Gulpil jetait des coups d'yeux nerveux à droite et à gauche.


"Enfin, ça a fini par me causer quelques soucis...


- Sans blagues ?


- J'imagine qu'ici, je ne risque rien à en parler... Dianys est bourrée et les autres n'en auraient rien à faire de toutes façons... Disons qu'il se peut que j'aie accidentellement vendu quelques armes défectueuses...


- Dans le style de la "fille d'Andùril" ?


- Oui, dans ce style là... Je les repeignais pour cacher la rouille - parfois ce n'étaient même pas de vraies armes mais des outils agricoles usés - et je les vendais très cher. Et il se peut qu'un jour, un homme me soit tombé dessus après s'être fait rouler et ait demandé à être remboursé au centuple... Et il se peut que j'aie alors décidé de risquer ma vie pour aller dérober le trésor de Smaug..."


Lomya s'empêcha avec peine d'éclater de rire. En vérité, elle s'attendait un peu à une histoire de ce genre, ça ressemblait bien à Gulpil.


"Pourquoi ne pas simplement avoir déguerpi ?


- Ha ! C'est là que l'histoire se complique...


- Alors, éclairez mes lumières je vous prie !


- Eh bien... il se peut que la personne qui m'ait contrainte à rembourser soit un capitaine de guerre du Rohan... et il se peut aussi qu'il ait envoyé l'un de ses soldats avec moi, pour me surveiller... en fait, il se pourrait tout à fait que ce soldat soit Dianys..."


Lomya poussa un petit cri de surprise en jetant un coup d'œil à l'archère, à une dizaine de mètres devant eux.


"Non ?! Sérieusement ?


- Oui... ne lui dites pas que je vous l'ai dit, elle n'a pas envie que les autres l'apprennent, et moi non plus.

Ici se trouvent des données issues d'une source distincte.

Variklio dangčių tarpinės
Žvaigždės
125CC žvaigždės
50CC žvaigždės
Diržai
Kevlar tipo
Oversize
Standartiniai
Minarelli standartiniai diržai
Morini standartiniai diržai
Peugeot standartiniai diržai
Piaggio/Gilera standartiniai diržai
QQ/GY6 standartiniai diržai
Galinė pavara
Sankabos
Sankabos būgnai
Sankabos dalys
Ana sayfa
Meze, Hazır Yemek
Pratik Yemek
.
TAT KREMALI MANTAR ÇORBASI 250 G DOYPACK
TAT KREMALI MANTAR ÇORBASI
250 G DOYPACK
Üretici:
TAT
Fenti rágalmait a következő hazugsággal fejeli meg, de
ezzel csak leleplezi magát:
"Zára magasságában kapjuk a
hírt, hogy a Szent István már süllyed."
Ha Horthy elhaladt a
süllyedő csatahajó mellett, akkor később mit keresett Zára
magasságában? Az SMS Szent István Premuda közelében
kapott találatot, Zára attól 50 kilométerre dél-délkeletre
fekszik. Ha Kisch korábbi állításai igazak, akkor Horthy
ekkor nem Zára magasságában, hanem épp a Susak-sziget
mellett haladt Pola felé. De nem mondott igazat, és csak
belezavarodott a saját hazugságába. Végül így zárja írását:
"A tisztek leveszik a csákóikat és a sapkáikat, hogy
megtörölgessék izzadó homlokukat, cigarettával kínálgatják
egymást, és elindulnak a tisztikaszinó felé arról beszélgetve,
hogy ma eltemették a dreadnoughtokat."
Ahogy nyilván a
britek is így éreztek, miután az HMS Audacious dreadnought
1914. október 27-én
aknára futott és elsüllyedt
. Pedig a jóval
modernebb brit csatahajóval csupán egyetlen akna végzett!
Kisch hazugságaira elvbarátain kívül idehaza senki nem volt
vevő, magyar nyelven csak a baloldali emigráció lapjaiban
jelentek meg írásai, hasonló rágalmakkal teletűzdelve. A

En fait, son capitaine voulait surtout se débarrasser d'elle en l'envoyant me surveiller parce qu'elle ne servait à rien, vu qu'elle était tout le temps bourrée... et moi, je n'ai littéralement aucune compétence en combat... Si les autres l'apprennent, ils risqueraient d'être démoralisés...


- Pourquoi me l'avoir dit, alors ?


- Vous ne savez pas combattre non plus. Entre non-combattants, faut qu'on se soutienne... Et puis, aussi, vu que vous êtes riche..."


Lomya soupira, voyant où il voulait en venir. Elle l'interrompit d'un geste et secoua la tête en signe de dénégation.


"Mon père est riche, pas moi. Le seul moyen pour que vous mettiez la patte sur sa fortune, ce serait de m'épouser et de prendre ma dot... et sachez que ça ne risque pas vraiment d'arriver. "


Gulpil haussa tristement les épaules et riva le regard sur le sol.


"Oui, je m'en étais douté... mais bon, qui ne tente rien, n'a rien..."


Et il s'éloigna tristement de quelques pas. La jeune fille ne chercha pas à le faire revenir, bien qu'elle ait pitié de lui : d'un certain côté, il avait un peu mérité ce qui lui arrivait ! Mais il avait raison sur un point : entre non-combattants, ils allaient devoir se soutenir.